Con un sol de justicia, continuamos hacia Gangaikondacholapuram. En el camino pongo el GPS, porque el conductor parece un poco perdido. Continuamos por caminos segundarios y hacemos alguna parada en una charca donde están pescando de forma colectiva. A veces ponen a secar el grano en la carretera, ocupando, por la cara, un carril.
Los templos que vamos a ver esta tarde, son patrimonio de la humanidad y están incluidos en un conjunto llamado “Great Living Chola Temples”:
whc.unesco.org/es/list/250

Gangaikondacholapuram es un templo impresionante, que procede de la época de mayor esplendor de la dinastía Chola, cuando eran el reino más poderoso del sur de la India y Gangaikonda era su capital. Muchas de las construcciones datan del Siglo XI y son maravillas arquitectónicas y de la escultura A la entrada hay un enorme Nandi de piedra, la vaca sagrada y vehículo de Shiva, venerado en casi todos los templos hindúes.
Mires hacia donde mires, verás bellas esculturas en piedra y paredes labradas… incluso en el suelo, usadas a modo de baldosín veras piedras talladas. Lo único que no nos permite disfrutar a gusto de toda esta belleza es el sol que cae a plomo y que hace que incluso los indios busquen la sombra.

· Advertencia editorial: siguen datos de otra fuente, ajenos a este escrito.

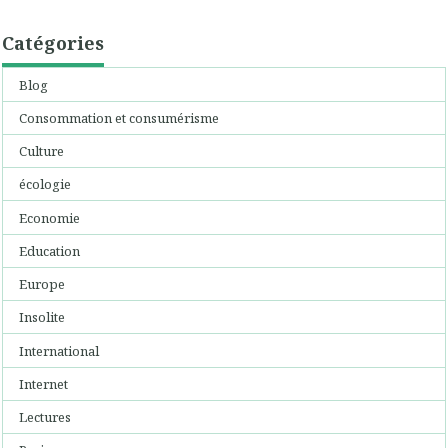
Catégories
Blog
Consommation et consumérisme
Culture
écologie
Economie
Education
Europe
Insolite
International
Internet
Lectures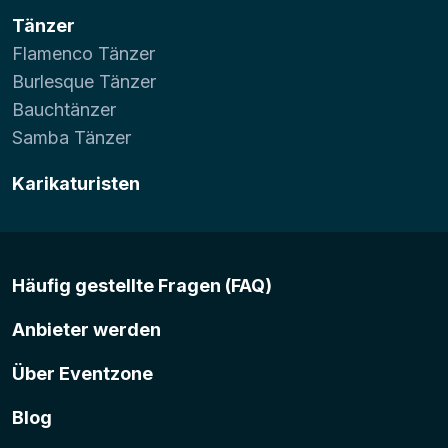
Tänzer
Flamenco Tänzer
Burlesque Tänzer
Bauchtänzer
Samba Tänzer
Karikaturisten
Häufig gestellte Fragen (FAQ)
Anbieter werden
Über Eventzone
Blog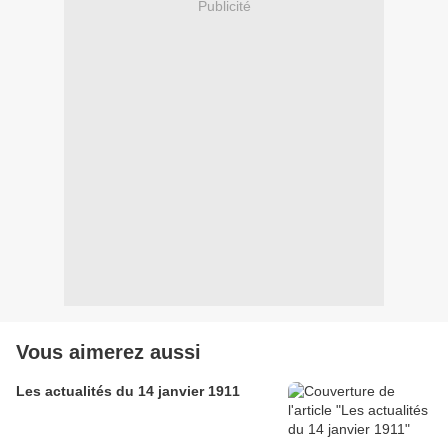
Publicité
Vous aimerez aussi
Les actualités du 14 janvier 1911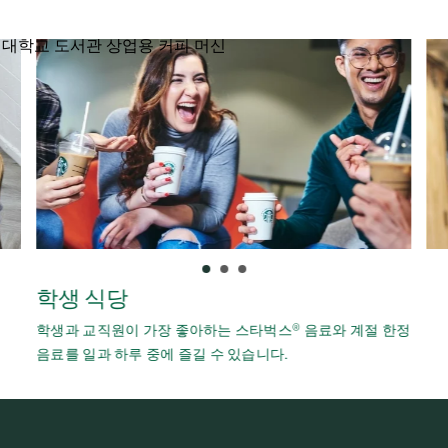
학생 식당
®
학생과 교직원이 가장 좋아하는 스타벅스
음료와 계절 한정
음료를 일과 하루 중에 즐길 수 있습니다.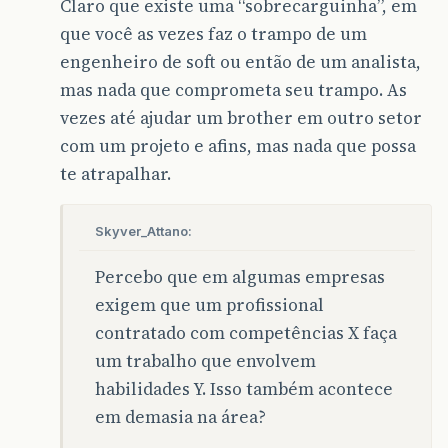
Claro que existe uma “sobrecarguinha”, em
que você as vezes faz o trampo de um
engenheiro de soft ou então de um analista,
mas nada que comprometa seu trampo. As
vezes até ajudar um brother em outro setor
com um projeto e afins, mas nada que possa
te atrapalhar.
Skyver_Attano:
Percebo que em algumas empresas
exigem que um profissional
contratado com competências X faça
um trabalho que envolvem
habilidades Y. Isso também acontece
em demasia na área?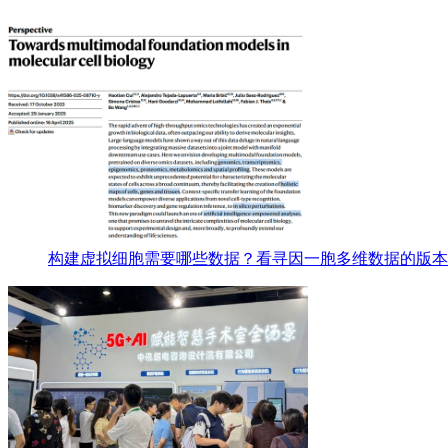
构建虚拟细胞需要哪些数据？看寻因一胞多维数据的版本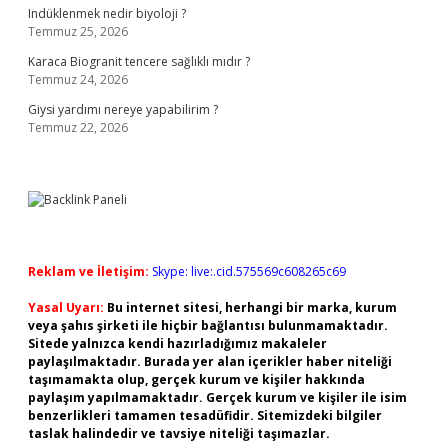
Indüklenmek nedir biyoloji ?
Temmuz 25, 2026
Karaca Biogranit tencere sağlıklı mıdır ?
Temmuz 24, 2026
Giysi yardımı nereye yapabilirim ?
Temmuz 22, 2026
Reklam ve İletişim:
Skype: live:.cid.575569c608265c69
Yasal Uyarı:
Bu internet sitesi, herhangi bir marka, kurum
veya şahıs şirketi ile hiçbir bağlantısı bulunmamaktadır.
Sitede yalnızca kendi hazırladığımız makaleler
paylaşılmaktadır. Burada yer alan içerikler haber niteliği
taşımamakta olup, gerçek kurum ve kişiler hakkında
paylaşım yapılmamaktadır. Gerçek kurum ve kişiler ile isim
benzerlikleri tamamen tesadüfidir. Sitemizdeki bilgiler
taslak halindedir ve tavsiye niteliği taşımazlar.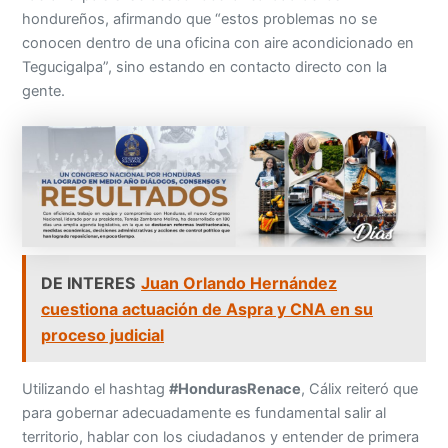
hondureños, afirmando que “estos problemas no se
conocen dentro de una oficina con aire acondicionado en
Tegucigalpa”, sino estando en contacto directo con la
gente.
DE INTERES
Juan Orlando Hernández
cuestiona actuación de Aspra y CNA en su
proceso judicial
Utilizando el hashtag
#HondurasRenace
, Cálix reiteró que
para gobernar adecuadamente es fundamental salir al
territorio, hablar con los ciudadanos y entender de primera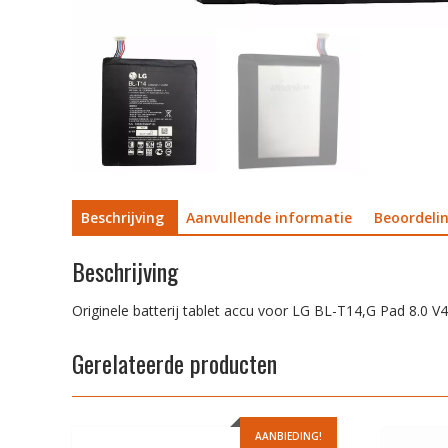
Beschrijving
Aanvullende informatie
Beoordelin
Beschrijving
Originele batterij tablet accu voor LG BL-T14,G Pad 8.0 V
Gerelateerde producten
AANBIEDING!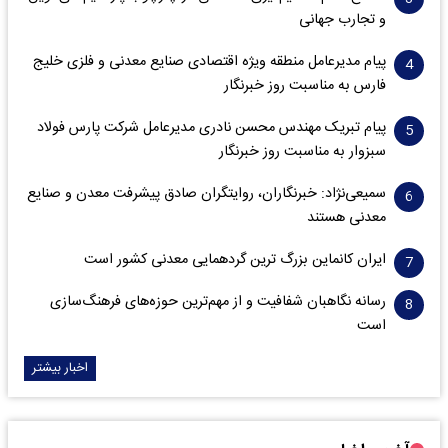
و تجارب جهانی
پیام مدیرعامل منطقه ویژه اقتصادی صنایع معدنی و فلزی خلیج
فارس به مناسبت روز خبرنگار‌
پیام تبریک مهندس محسن نادری مدیرعامل شرکت پارس فولاد
سبزوار به مناسبت روز خبرنگار
سمیعی‌نژاد: خبرنگاران، روایتگران صادق پیشرفت معدن و صنایع
معدنی هستند
ایران کانماین بزرگ ترین گردهمایی معدنی کشور است
رسانه نگاهبان شفافیت و از مهم‌ترین حوزه‌های فرهنگ‌سازی
است
اخبار بیشتر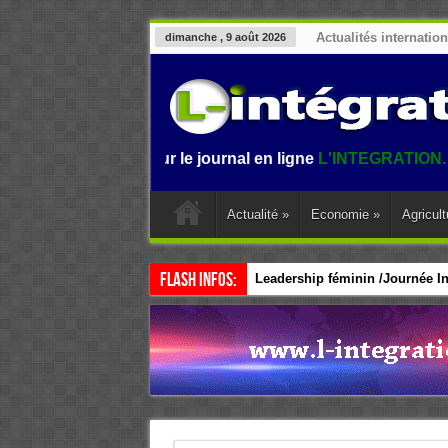
Actualités internatio
dimanche , 9 août 2026
envenue sur le journal en ligne
L'INTEGRATION.
L'informat
Actualité
»
Economie
»
Agricult
Flash Infos:
Leadership féminin /Journée Int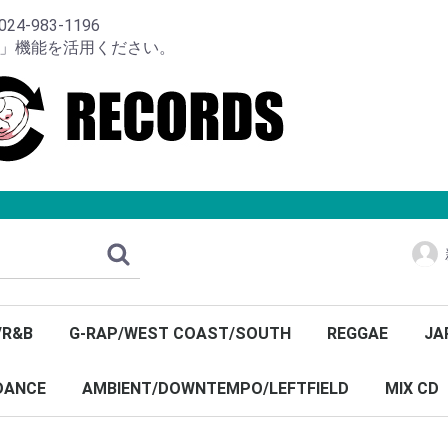
-983-1196
り」機能を活用ください。
/R&B
G-RAP/WEST COAST/SOUTH
REGGAE
JA
DANCE
AMBIENT/DOWNTEMPO/LEFTFIELD
MIX CD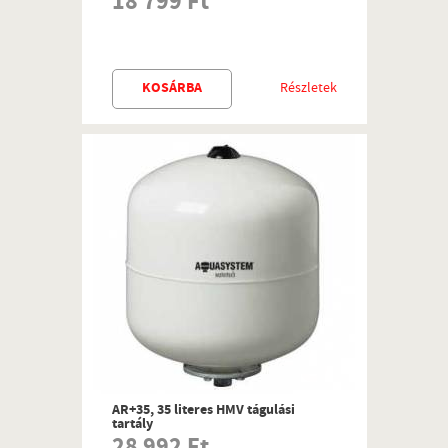
18 799 Ft
KOSÁRBA
Részletek
AR+35, 35 literes HMV tágulási
tartály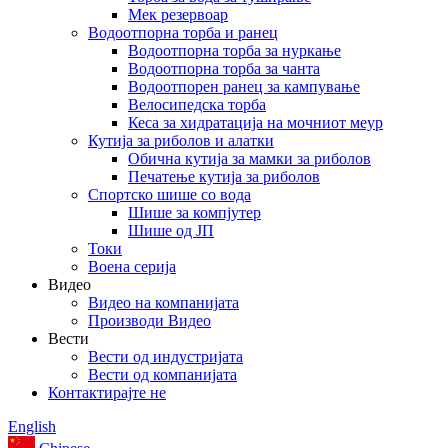
Мек резервоар
Водоотпорна торба и ранец
Водоотпорна торба за нуркање
Водоотпорна торба за чанта
Водоотпорен ранец за кампување
Велосипедска торба
Кеса за хидратација на мочниот меур
Кутија за риболов и алатки
Обична кутија за мамки за риболов
Печатење кутија за риболов
Спортско шише со вода
Шише за компјутер
Шише од ЈП
Токи
Воена серија
Видео
Видео на компанијата
Производи Видео
Вести
Вести од индустријата
Вести од компанијата
Контактирајте не
English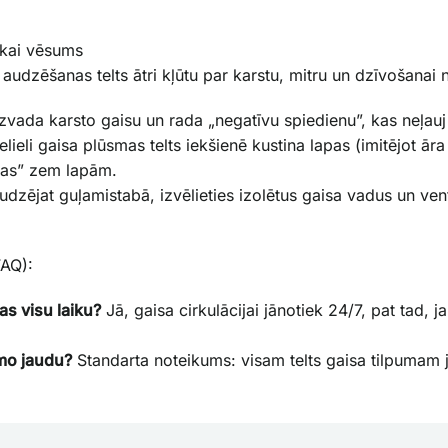
tikai vēsums
 audzēšanas telts ātri kļūtu par karstu, mitru un dzīvošanai
zvada karsto gaisu un rada „negatīvu spiedienu”, kas neļauj
lieli gaisa plūsmas telts iekšienē kustina lapas (imitējot āra 
tas” zem lapām.
udzējat guļamistabā, izvēlieties izolētus gaisa vadus un ven
.
FAQ):
as visu laiku?
Jā, gaisa cirkulācijai jānotiek 24/7, pat tad, j
mo jaudu?
Standarta noteikums: visam telts gaisa tilpumam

Mientras cruzábamos el patio, la niña se queda atrás, y se da la vuelta, corriendo en dirección opuesta a nosotros, porque se está quemando los pies, pese a que estaba ya a mitad de camino. La atrapa un jardinero y nos la trae en brazos con suma amabilidad.
Aquí descubrimos un truco: algunos occidentales entran en los templos con calcetines.